Relief And Fear In A Divided Crimea

Some welcome the Russian military. Others are scared.

SIMFEROPOL, Ukraine – Local people met Russia's open military intervention into Crimea today with a mixture of relief, fear and confusion that reflected the wider contradictions splitting Ukraine.

In the Crimean capital Simferopol, where a newly established pro-Moscow government appealed to Vladimir Putin for security and financial guarantees, citizens expressed their gratitude to the Russian president.

"Putin is great. He's our lifesaver," said a middle-aged entrepreneur who gave his name only as Oleg. He and his wife, Anna, were sipping takeout coffees and strolling through the city center, which had been closed to traffic since unknown gunmen seized government buildings on Thursday and hoisted Russian flags. The regional parliament chose a new government later that day.

Oleg blamed the 2004 Orange Revolution, which swept pro-U.S. President Viktor Yushchenko into office, for all the misfortune that has since befallen Ukraine. Yushchenko polarized the country by naming western Ukrainian fighters, who had fought against the Soviet Union during World War II, as national heroes, Oleg said.

The interim government in Kiev -- which took power a week ago after President Viktor Yanukovych abandoned his office in light of anti-government protesters – was headed in a similar direction as Yushchenko, Anna said.

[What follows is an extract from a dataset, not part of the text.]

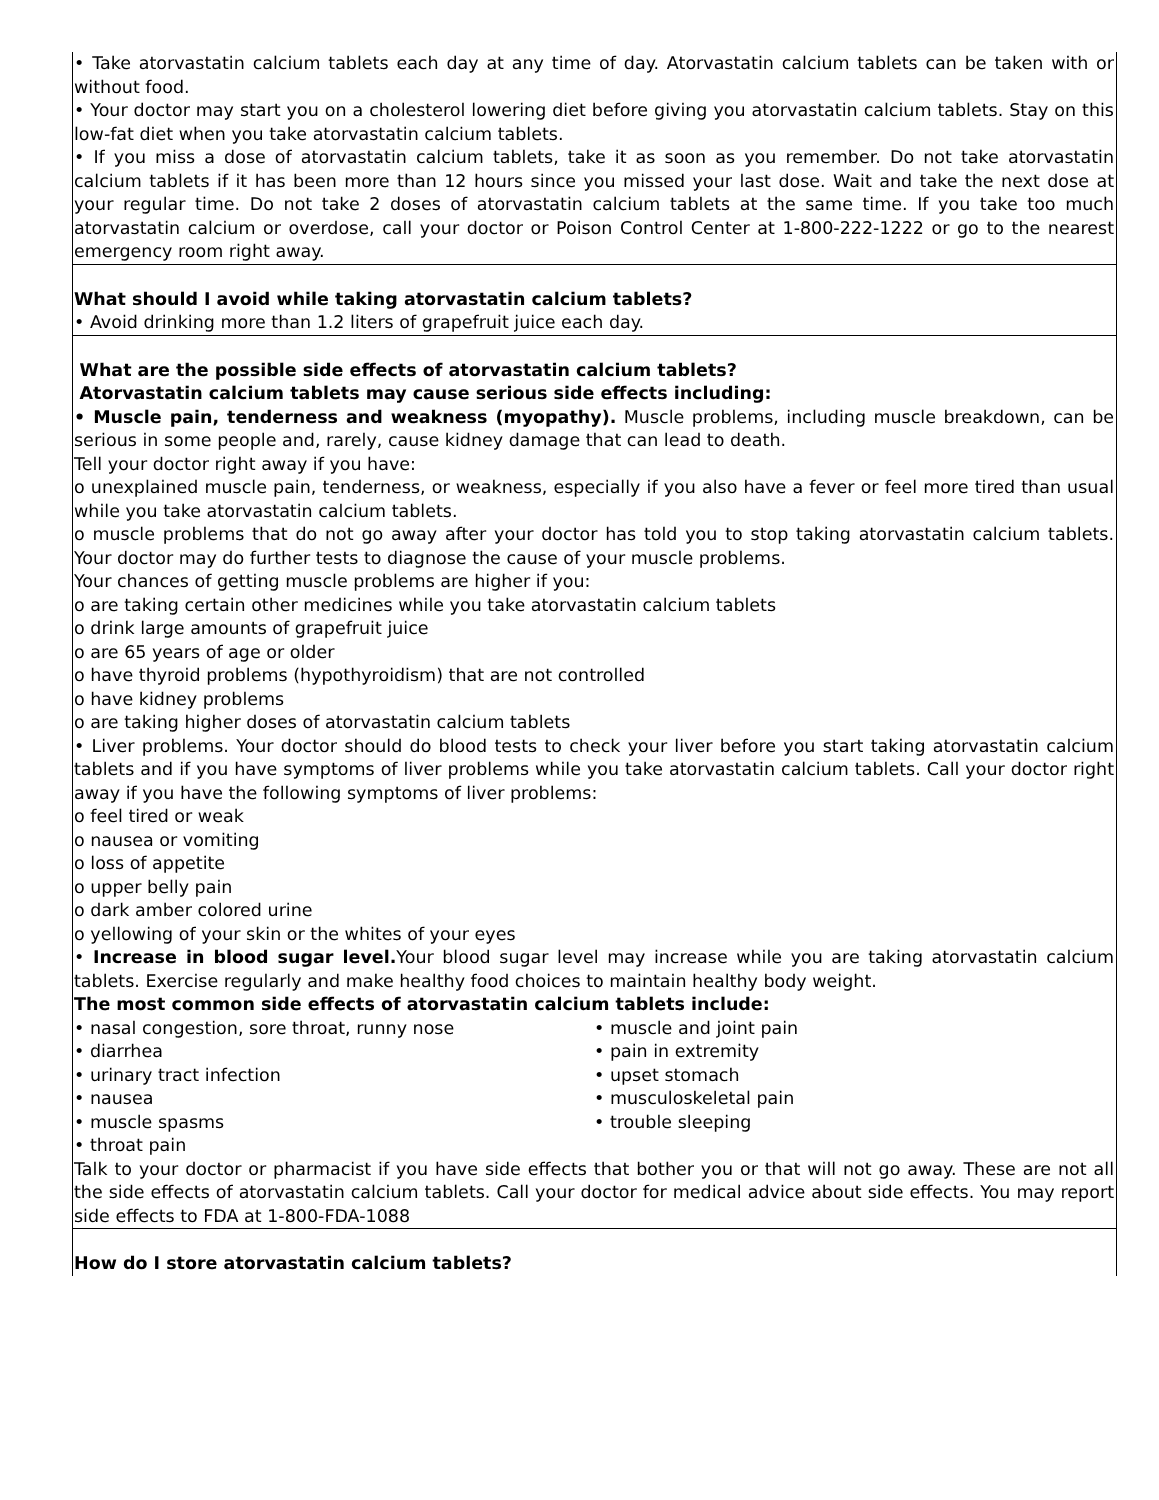| • Take atorvastatin calcium tablets each day at any time of day. Atorvastatin calcium tablets can be taken with or without food. • Your doctor may start you on a cholesterol lowering diet before giving you atorvastatin calcium tablets. Stay on this low-fat diet when you take atorvastatin calcium tablets. • If you miss a dose of atorvastatin calcium tablets, take it as soon as you remember. Do not take atorvastatin calcium tablets if it has been more than 12 hours since you missed your last dose. Wait and take the next dose at your regular time. Do not take 2 doses of atorvastatin calcium tablets at the same time. If you take too much atorvastatin calcium or overdose, call your doctor or Poison Control Center at 1-800-222-1222 or go to the nearest emergency room right away. |
| What should I avoid while taking atorvastatin calcium tablets? • Avoid drinking more than 1.2 liters of grapefruit juice each day. |
| What are the possible side effects of atorvastatin calcium tablets? Atorvastatin calcium tablets may cause serious side effects including: • Muscle pain, tenderness and weakness (myopathy). Muscle problems, including muscle breakdown, can be serious in some people and, rarely, cause kidney damage that can lead to death. Tell your doctor right away if you have: o unexplained muscle pain, tenderness, or weakness, especially if you also have a fever or feel more tired than usual while you take atorvastatin calcium tablets. o muscle problems that do not go away after your doctor has told you to stop taking atorvastatin calcium tablets. Your doctor may do further tests to diagnose the cause of your muscle problems. Your chances of getting muscle problems are higher if you: o are taking certain other medicines while you take atorvastatin calcium tablets o drink large amounts of grapefruit juice o are 65 years of age or older o have thyroid problems (hypothyroidism) that are not controlled o have kidney problems o are taking higher doses of atorvastatin calcium tablets • Liver problems. Your doctor should do blood tests to check your liver before you start taking atorvastatin calcium tablets and if you have symptoms of liver problems while you take atorvastatin calcium tablets. Call your doctor right away if you have the following symptoms of liver problems: o feel tired or weak o nausea or vomiting o loss of appetite o upper belly pain o dark amber colored urine o yellowing of your skin or the whites of your eyes • Increase in blood sugar level. Your blood sugar level may increase while you are taking atorvastatin calcium tablets. Exercise regularly and make healthy food choices to maintain healthy body weight. The most common side effects of atorvastatin calcium tablets include: • nasal congestion, sore throat, runny nose • diarrhea • urinary tract infection • nausea • muscle spasms • throat pain • muscle and joint pain • pain in extremity • upset stomach • musculoskeletal pain • trouble sleeping Talk to your doctor or pharmacist if you have side effects that bother you or that will not go away. These are not all the side effects of atorvastatin calcium tablets. Call your doctor for medical advice about side effects. You may report side effects to FDA at 1-800-FDA-1088 |
| How do I store atorvastatin calcium tablets? |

"We don't want to live under a neo-fascist government that came to power illegally," she said.

That sentiment is widespread in Crimea, which prides itself on its historic links to Russia — and especially the fierce battles that took place here between the Red Army and Nazi invaders seven decades ago. Crimea only became an administrative unit of Ukraine in 1954.

The Muslim Tatar minority in Crimea, on the other hand, views the Soviet era with scorn. Dictator Joseph Stalin deported the Crimean Tatars to Central Asia during World War II because he didn't trust them. They weren't allowed to return home until the dying days of the Soviet Union 25 years ago and have since become loyal citizens of independent Ukraine.

"It's not safe for you to be here," an employee at the Crimean Tatar community's headquarters told BuzzFeed. "Putin has declared war on us."

Crimea's new government is offering posts and financial aid to the Tatars in an attempt to ease ethnic tensions. The Crimean Tatars, who make up 14 percent of the peninsula's population, support Ukraine's integration into the European Union. Yanukovych's abrupt refusal to sign an association agreement with the EU was the spark that set off the protests on Kiev's Maidan square in November.

For the small but dedicated group of Crimeans who organized their own anti-government demonstrations in conservative Simferopol, the Russian intervention has come as a shock.

"I thought I was working for freedom and human rights, but now I have the feeling that in reality I was working for Putin," said Serhiy Kovalsky, 27, one of the organizers of Simferopol's "Euromaidan" protests.

Just a week ago, opposition leaders woke up to discover that Yanukovych had fled Kiev after more than 80 people were killed in clashes with security forces. That victory, however costly, now seems short-lived with Russia in de facto control of Crimea.

"It's clear that local or regional issues aren't at play here. This is a geopolitical game on the highest level," said Kovalsky, who has Ukrainian parents and a Russian wife.

The tangled relations between Ukraine and Russia have inevitably led to questions of identity. With a significant part of western Ukraine and a new generation choosing a future in the EU, people in Russian-speaking areas like Crimea felt they had to choose — and many picked the familiarity of Russia.

Even the identity of the masked, heavily-armed men in unmarked combat uniforms who began popping up at strategic locations Friday hasn't been resolved.

Nobody here doubts that they are Russian soldiers who use the bases of Russia's Black Sea Fleet, which is stationed in Crimea, as jumping-off points. Yet the new Crimean government still maintains the fiction that the men guarding their buildings are volunteer militiamen.

The real Crimean self-defense forces are beyond middle-aged and wear gym pants and camouflage jackets. One group stood guard across the street from the Crimean interior ministry next to an army field kitchen.

One of the men, who only identified himself as Leonid, said he was looking forward to the March 30 referendum on widening Crimea's autonomy called by the new Crimean government.

Leonid voiced a common opinion that he didn't care one way or the other if Crimea stayed within Ukraine or joined Russia; the main thing was that the peninsula would take control of its own budget and leadership – without interference from Kiev.

And what would he do if Yanukovych — whom both the Kremlin and the Crimean government still recognize as Ukraine's legitimate president — came back from his Russian exile?

"If he returned, we'd take our money back and send him into retirement," Leonid said. "He's a political corpse."